WHAT IS NEEDED
Only the lines from the start of the data to the line containing "[77,238,288,251] // gradle", both included, should be output, exactly and without pictures.

####################

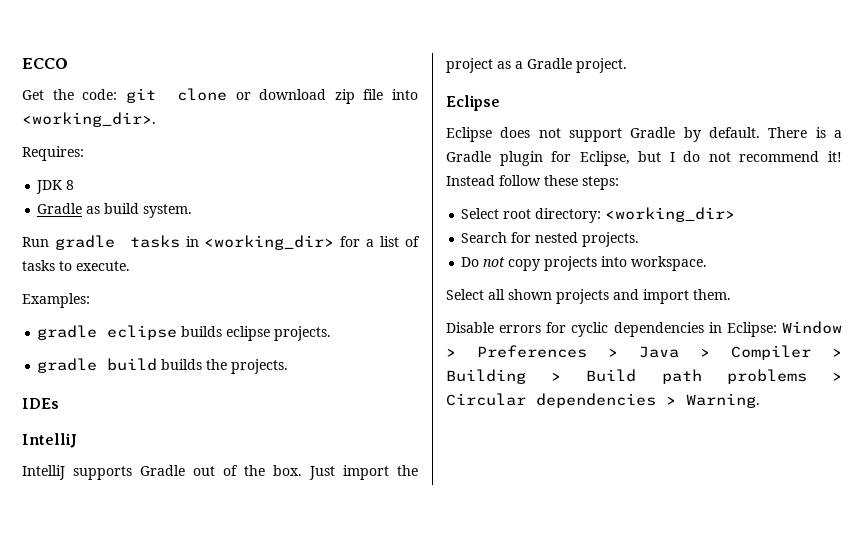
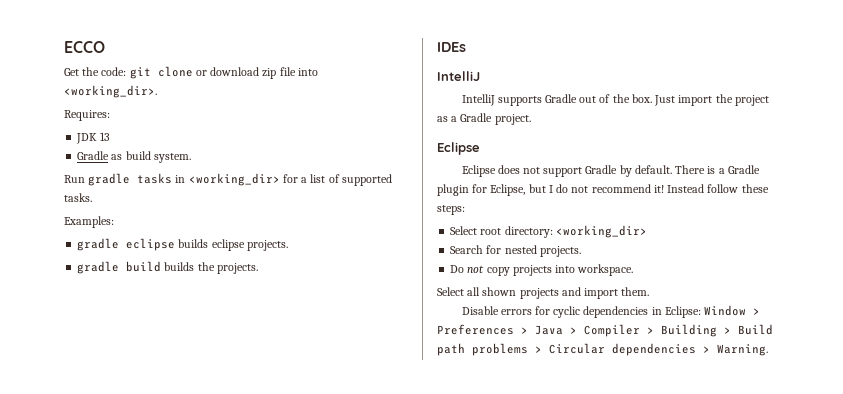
[66,180,75,190] 8 -> [100,132,111,141] 13
[22,260,130,271] tasks to execute. -> [341,174,392,186] [64,193,92,202] supported tasks.

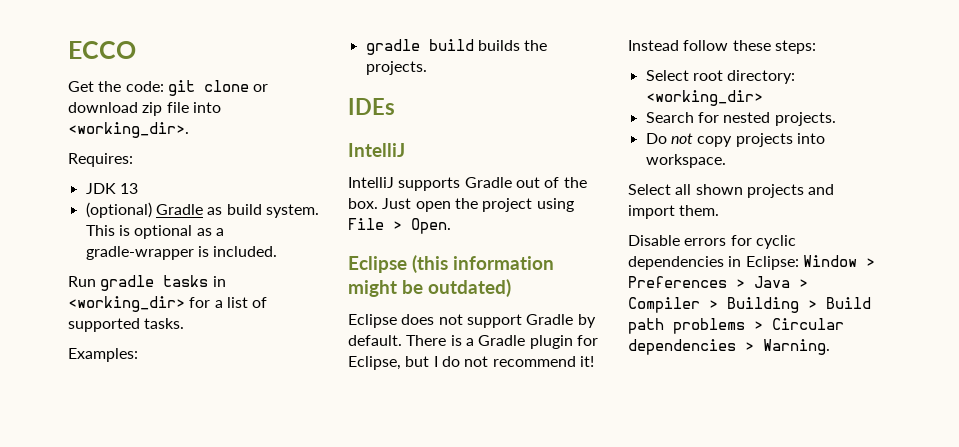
(111, 136) none -> [85,202,152,218] (optional)
(191, 158) none -> [85,225,224,239] [85,246,278,260] This is optional as a gradle-wrapper is included.
[77,238,288,251] // gradle eclipse builds eclipse projects. -> (138, 355) none
[678,95,713,106] import -> [415,201,451,212] open
[437,113,531,125] [437,142,480,155] as a Gradle project. // Eclipse -> [536,198,574,212] [348,218,451,234] [348,255,554,273] [348,279,511,297] using File > Open. // Eclipse (this information might be outdated)

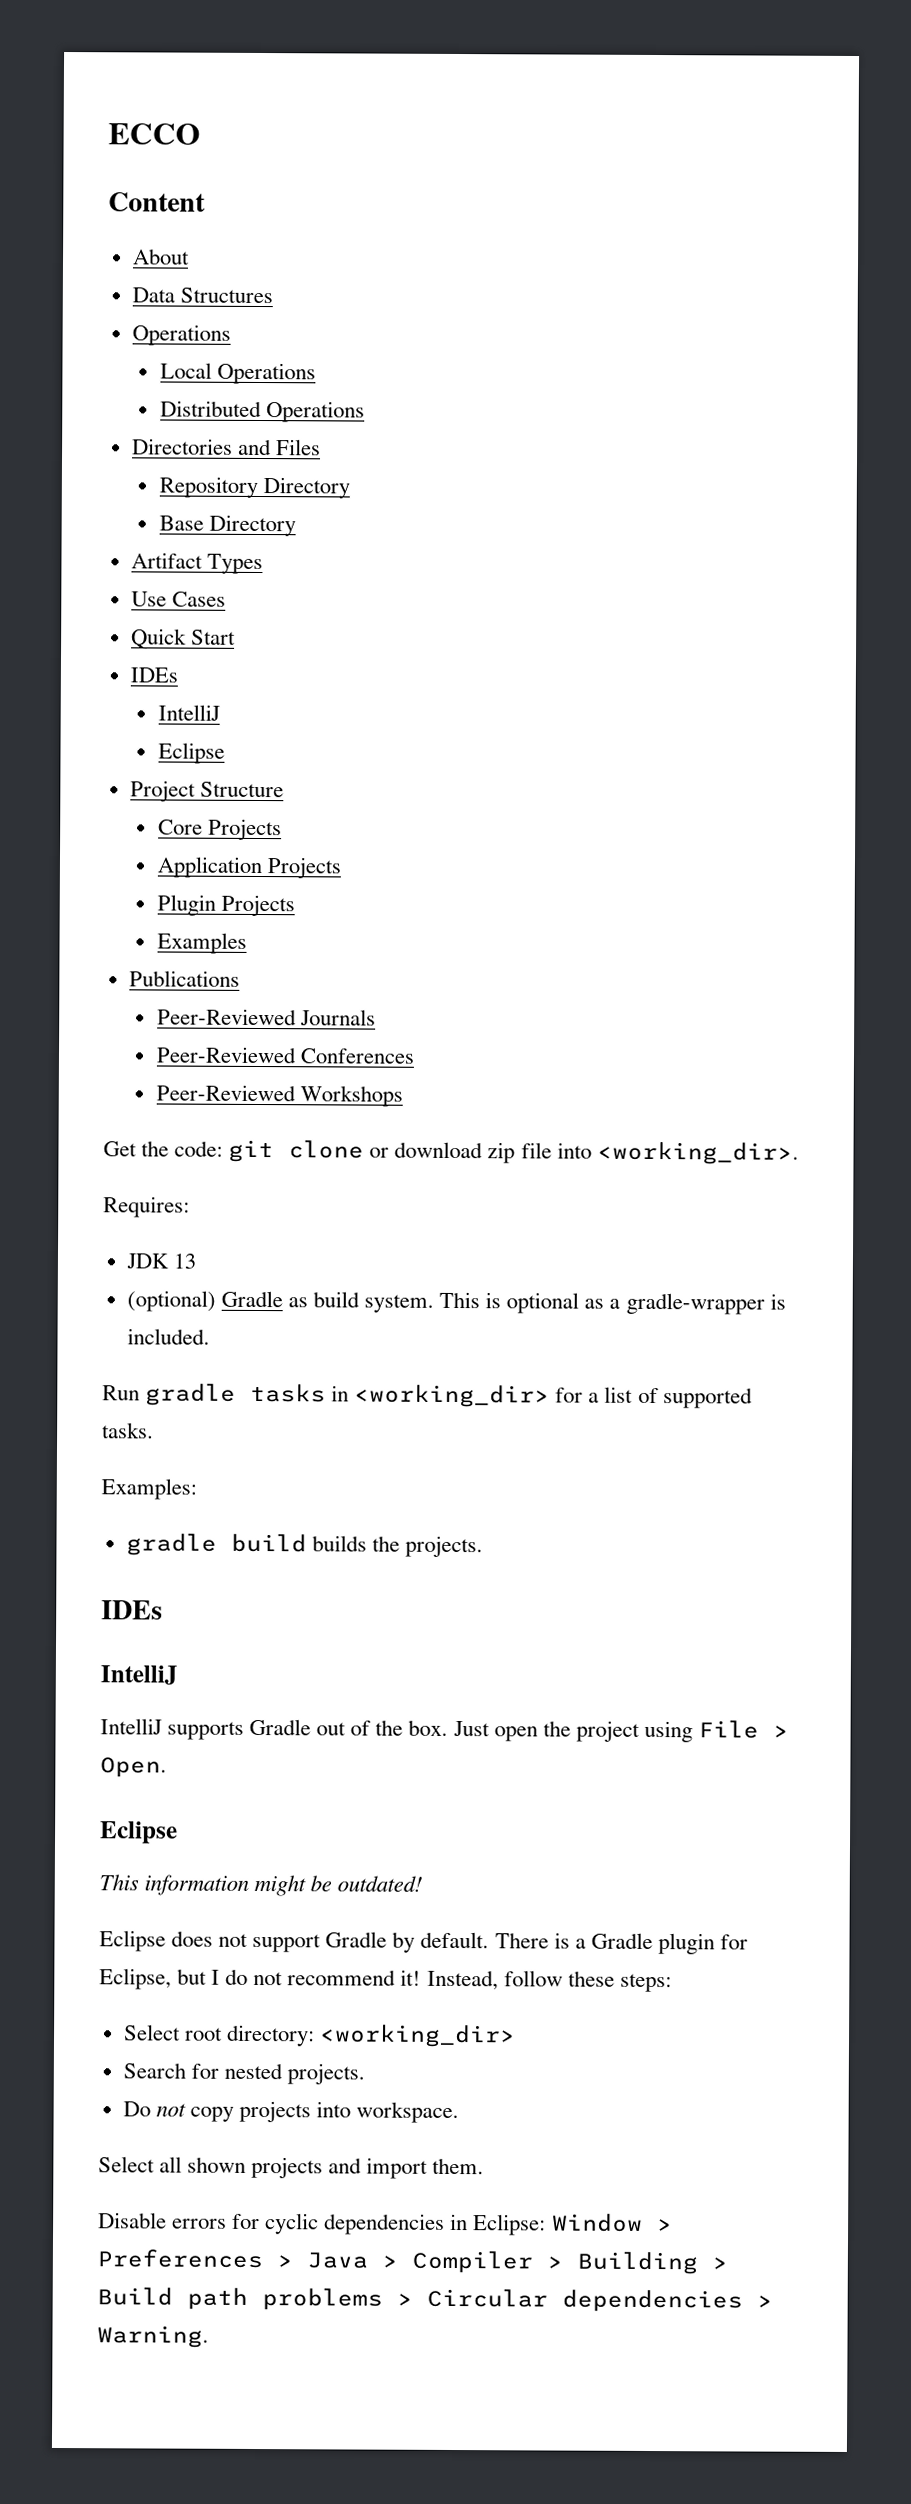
(136, 50) none -> [108,192,206,212] [131,248,190,265] [131,287,273,304] [131,324,231,346] [159,362,316,385] [159,400,365,423] [131,438,321,456] [158,476,350,499] [158,514,296,537] [130,552,263,575] [130,591,226,607] [130,628,236,650] [129,667,178,683] [157,704,220,721] [157,742,225,764] [129,780,284,802] [157,818,282,841] [156,856,341,879] [156,894,295,917] [156,932,247,954] [128,970,240,987] [156,1008,376,1026] [155,1046,415,1064] [155,1084,403,1107] // Content // About // Data Structures // Operations // Local Operations // Distributed Operations // Directories and Files // Repository Directory // Base Directory // Artifact Types // Use Cases // Quick Start // IDEs // IntelliJ // Eclipse // Project Structure // Core Projects // Application Projects // Plugin Projects // Examples // Publications // Peer-Reviewed Journals // Peer-Reviewed Conferences // Peer-Reviewed Workshops
[412,255,448,273] (this -> [99,1874,139,1891] // This
[428,279,511,297] outdated) -> [337,1875,424,1892] outdated!
[628,40,679,51] Instead -> [426,1969,499,1991] Instead,

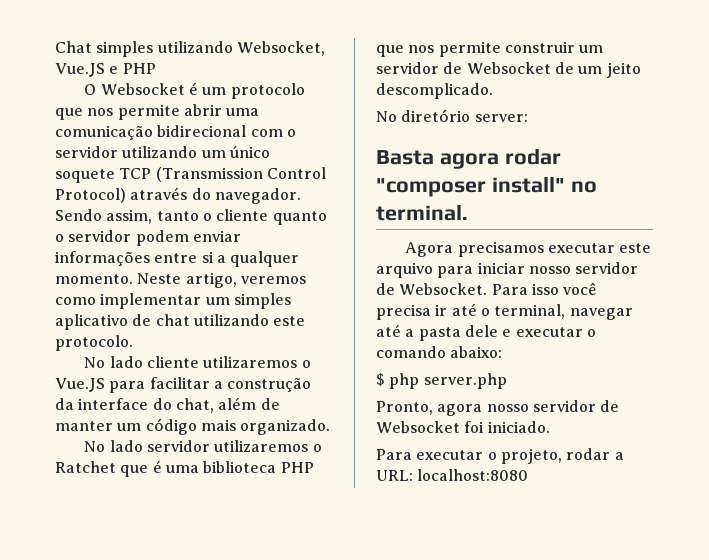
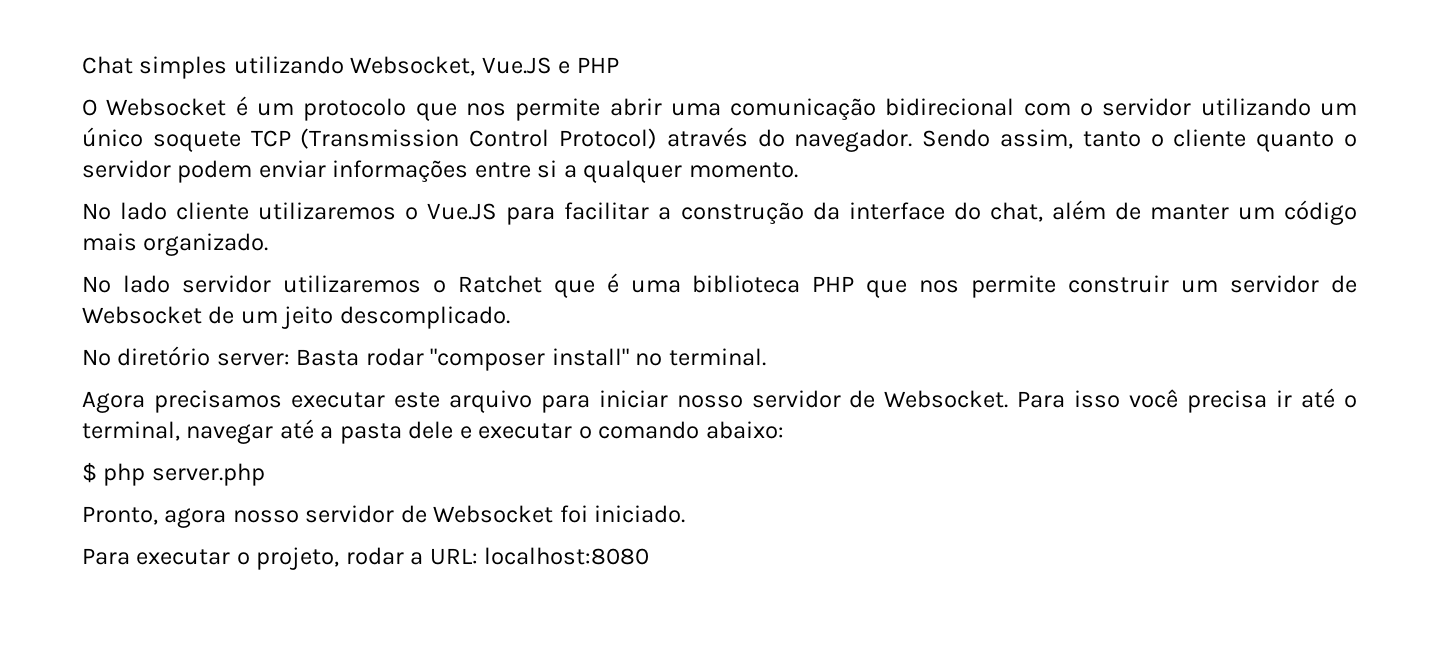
[137,272,306,288] [55,293,291,309] [55,314,306,330] [55,335,133,351] Neste artigo, veremos como implementar um simples aplicativo de chat utilizando este protocolo. -> (798, 170) none
[376,150,499,169] // Basta agora -> [296,349,360,366] Basta

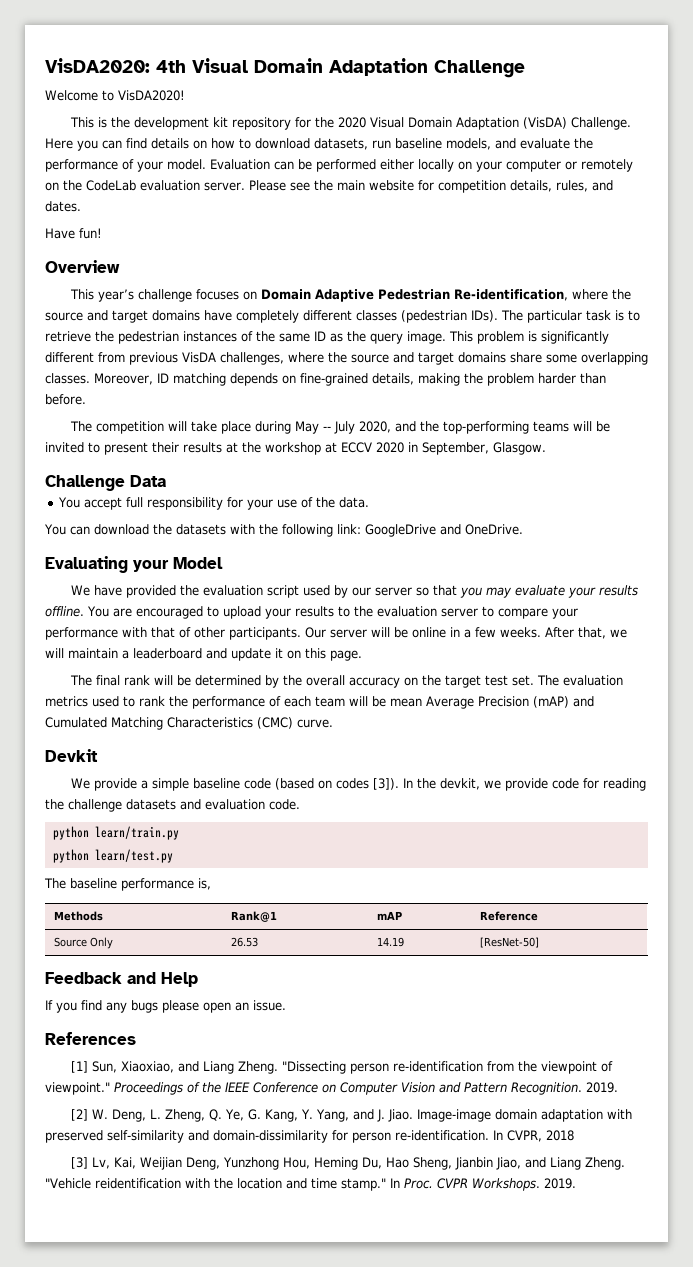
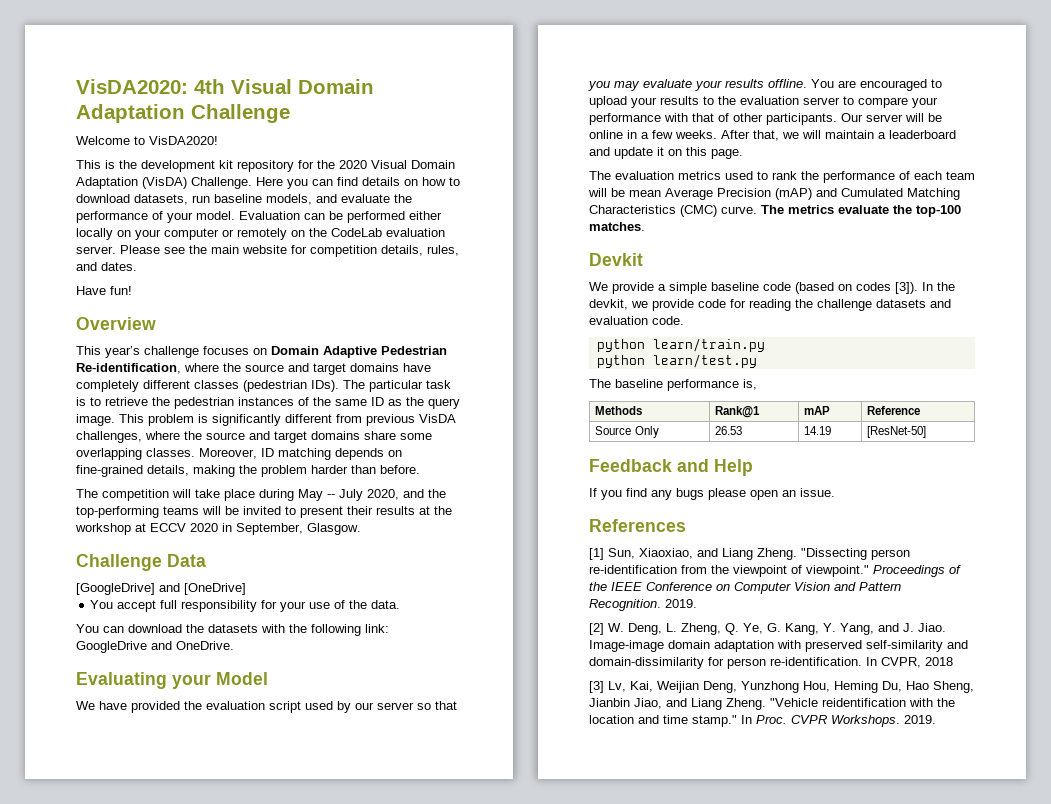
(166, 481) none -> [76,583,246,595] // [GoogleDrive] and [OneDrive]
[96,675,560,688] final rank will be determined by the overall accuracy on the target test set. The -> (611, 175) none
(333, 723) none -> [761,205,961,217] [589,222,645,231] The metrics evaluate the top-100 matches.

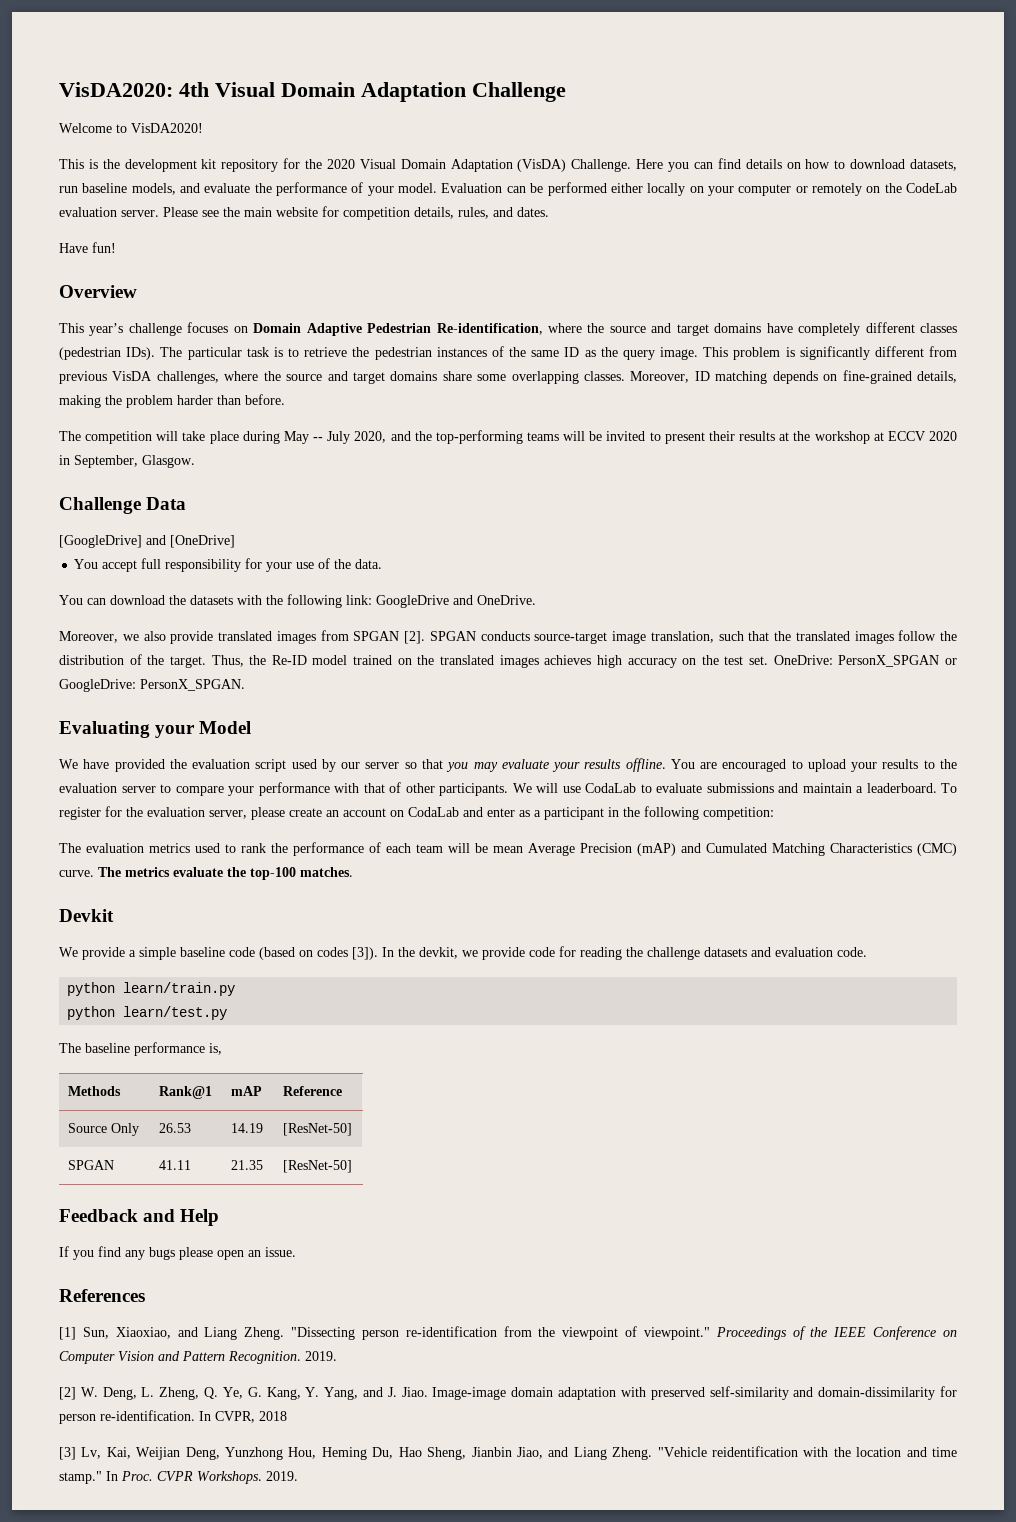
(234, 645) none -> [59,630,957,644] [59,654,957,668] [59,679,245,692] // Moreover, we also provide translated images from SPGAN [2]. SPGAN conducts source-target image translation, such that the translated images follow the distribution of the target. Thus, the Re-ID model trained on the translated images achieves high accuracy on the test set. OneDrive: PersonX_SPGAN or GoogleDrive: PersonX_SPGAN.
[841,113,942,122] [589,130,956,141] [589,147,743,159] Our server will be online in a few weeks. After that, we will maintain a leaderboard and update it on this page. -> [512,783,957,793] [59,806,774,820] We will use CodaLab to evaluate submissions and maintain a leaderboard. To register for the evaluation server, please create an account on CodaLab and enter as a participant in the following competition:
(927, 432) none -> [68,1160,115,1170] [159,1160,192,1170] [231,1160,264,1170] [283,1160,353,1173] // SPGAN | 41.11 | 21.35 | [ResNet-50]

####################

ANSWER AREA
[66,180,75,190] 8 -> [100,132,111,141] 13
[22,260,130,271] tasks to execute. -> [341,174,392,186] [64,193,92,202] supported tasks.

(111, 136) none -> [85,202,152,218] (optional)
(191, 158) none -> [85,225,224,239] [85,246,278,260] This is optional as a gradle-wrapper is included.
[77,238,288,251] // gradle eclipse builds eclipse projects. -> (138, 355) none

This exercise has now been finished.